Kim jest bóg wojny
ustawił naród w równe rządki
jak na zagonie marcheweczki
na widok wodza wznoszą rączki
a w każdej rączce chorągiewki
wreszcie odsłonił krzywe ząbki
już cieszą skośne się mordeczki
aż do bólu machają rączki
dostaną ryżu dwie miseczki
niech maszerują żołnierzyki
wódz demonstruje swe zabawki
trzęsie się wujek z Ameryki
tylko na drzewach płaczą ptaszki
rymowane.blogspot.com
autor



ZiKo



Dodano: 2013-04-05 20:15:26
Ten wiersz przeczytano 1223 razy
Oddanych głosów: 7
Aby zagłosować zaloguj się w serwisie
Komentarze (9)
Dobrze zobrazowałeś pewnego wodza.
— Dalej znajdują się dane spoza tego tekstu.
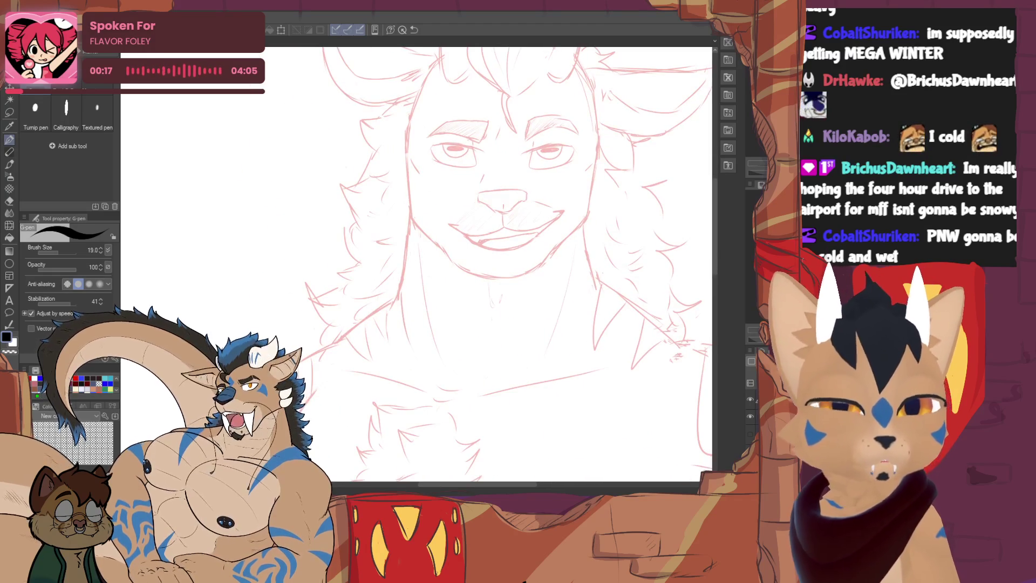
Ink the neck-to-shoulder line, the jaw line joining it, and the shoulder curve
drag(336, 343, 394, 303)
drag(409, 210, 394, 303)
key(ctrl+z)
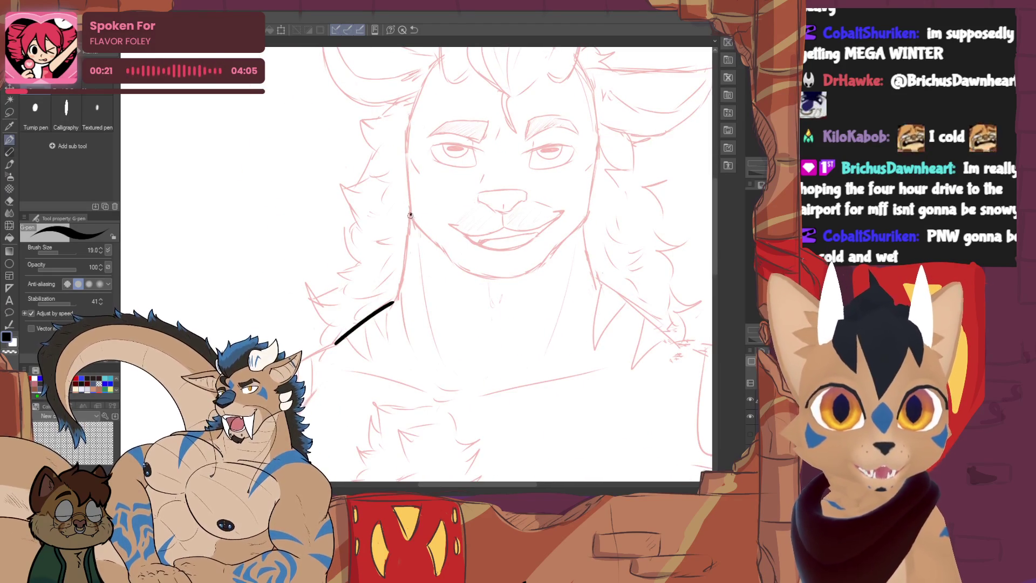
drag(412, 215, 394, 303)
Miłego dnia.
zabawnie:)
ciekawy zabieg - opis okrucieństwa tyrana, wojny,
walki przy użyciu zdrobnień. Dość... groteskowe?
Dobry wiersz.
Dobre, do grusz-eli się dopisuję. I wcale nie są nudne
te końców_ki. Pozdrawiam :)
Te zdrobnienia w tym temacie są niezłym zabiegiem
stylistycznym.
Dobre.
Może być.
Dziękuję i pozdrawiam
Radosne machanie rączkami, ale w duszach strach...
Dobry wiersz.
Trafiłeś atomowo!Pozdrawiam;)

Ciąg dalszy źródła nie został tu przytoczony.